Discussion:
[nhusers] Using dynamically built expression trees with QueryOver
Ruben Vandeginste
2018-04-26 07:24:18 UTC
Permalink
Hello,

I use QueryOver with dynamically built expression trees and hit a
limitation. I have a workaround, but I wonder if there's a better way to do
it.

Suppose you have an Employee, an Employer and both have an Address.
Employer has a bidirectional on-to-many relation with Employee. Address is
a component with properties Street, City, ZipCode, Country. A search needs
to be implemented on Address and we want to find all employees who live or
work on an address specified by some of the properties of address.

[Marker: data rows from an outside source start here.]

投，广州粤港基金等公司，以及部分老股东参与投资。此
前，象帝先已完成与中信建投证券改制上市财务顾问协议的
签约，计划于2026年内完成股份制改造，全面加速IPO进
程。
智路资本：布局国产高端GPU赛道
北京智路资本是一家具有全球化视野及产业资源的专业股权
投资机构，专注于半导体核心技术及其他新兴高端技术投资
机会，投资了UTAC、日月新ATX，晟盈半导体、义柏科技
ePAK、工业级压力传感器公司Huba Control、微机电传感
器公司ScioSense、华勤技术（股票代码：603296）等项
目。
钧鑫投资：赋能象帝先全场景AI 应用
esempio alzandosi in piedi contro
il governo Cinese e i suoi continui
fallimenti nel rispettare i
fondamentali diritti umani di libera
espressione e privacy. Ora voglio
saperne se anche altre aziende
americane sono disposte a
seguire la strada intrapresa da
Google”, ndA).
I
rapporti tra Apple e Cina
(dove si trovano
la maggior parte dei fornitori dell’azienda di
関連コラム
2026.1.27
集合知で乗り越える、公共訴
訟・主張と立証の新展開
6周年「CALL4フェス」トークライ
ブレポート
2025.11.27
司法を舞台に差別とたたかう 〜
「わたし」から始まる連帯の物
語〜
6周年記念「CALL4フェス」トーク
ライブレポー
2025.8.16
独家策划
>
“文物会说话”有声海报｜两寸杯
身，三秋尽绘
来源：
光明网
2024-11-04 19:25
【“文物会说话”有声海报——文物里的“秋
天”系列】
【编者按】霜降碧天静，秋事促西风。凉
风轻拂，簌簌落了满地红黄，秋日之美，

So, we will get something like:

Employee employee = null;
Employer employer = null;
var result =
Session
.QueryOver(() => employee)
.JoinAlias(() => employee.Employer, () => employer)
.Where(() => employee.Address.ZipCode == givenZipCode || employer.
Address.ZipCode == givenZipCode)


The part inside the "where" is dependent on the specified search criteria,
it could also be something like this:

var result =
Session
.QueryOver(() => employee)
.JoinAlias(() => employee.Employer, () => employer)
.Where(() => (employee.Address.ZipCode == givenZipCode && employee.
Address.Country == givenCountry)
|| (employer.Address.ZipCode == givenZipCode &&
employer.Address.Country == givenCountry))


Since there are 4 available search fields on address, that gives us 16
possible combinations (specified or not specified).

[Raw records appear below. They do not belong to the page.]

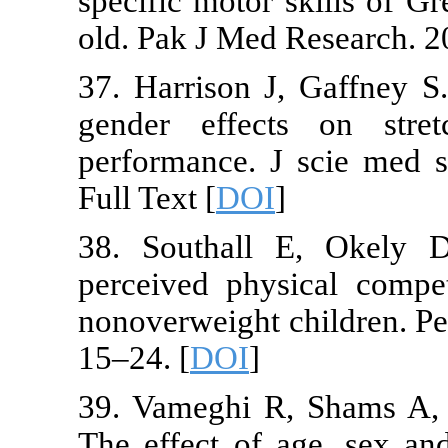
specific motor
old. Pak J Me
37. Harrison 
gender effec
performance. 
Full Text [
DOI
38. Southall
perceived ph
nonoverweight 
15–24. [
DOI
]
39. Vameghi 
The effect of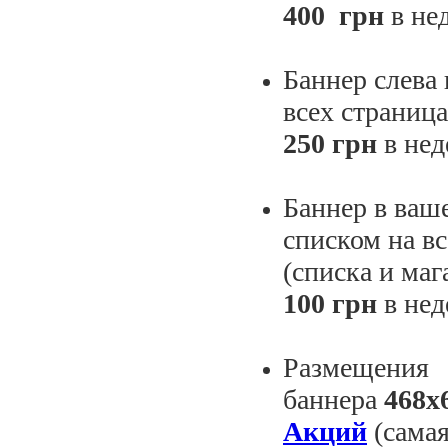
400
грн
в не
Баннер слева
всех страница
250 грн
в не
Баннер в ваш
списком на вс
(списка и маг
100 грн
в не
Размещения
баннера
468х
Акций
(самая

So, I wrote helper code that generates an expression tree specifically for
the given conditions, so that we get something like this:

var result =
Session
.QueryOver(() => employee)
.JoinAlias(() => employee.Employer, () => employer)
.Where(generatedExpressionTree)


The generated expression tree is a LambdaExpression with a signature
Func<bool>. The problem is that I somehow need to reference the variables
"employee" and "employer". I initially did that using a
ParameterExpression, but the problem is that those get lost: the resulting
criteria is equivalent with the following:

var result =
Session
.QueryOver(() => employee)
.JoinAlias(() => employee.Employer, () => employer)
.Where(e => e.Address.ZipCode == givenZipCode || e.Address.ZipCode ==
givenZipCode)

In this example, the query would still execute, but would not be correct.
If I would rename the Address property on Employer to WorkAddress, the
translation to criteria would fail.

So, after debugging, I noticed that if I don't use the generated expression
tree (as in the first example), the C# compiler generates some kind of
context class with properties "employee" and "employer". It creates a
Constant expression for an instance of this class, and uses
MemberExpression to access the properties "employee" and "employer". This
gets translated correctly by the QueryOver ExpressionProcessor and
preserves the references (aliases) to employee and employer.

Knowing this, I can manually create a "context" class such as
EmployeeEmployerContext with 2 properties "employee" and "employer". I
create a dummy instance of this class, and add this in a
ConstantExpression. I use MemberExpressions to access the properties
"employee" and "employer". So, I'm basically constructing an expression
tree that is identical to the one that would be generated by the C#
compiler. When doing this, the QueryOver expression is translated
correctly. It works, but is convoluted because of the context class that
must be created.

Are there better alternatives to get the references to previously defined
aliases correct? Or a better approach to create the query (using QueryOver)?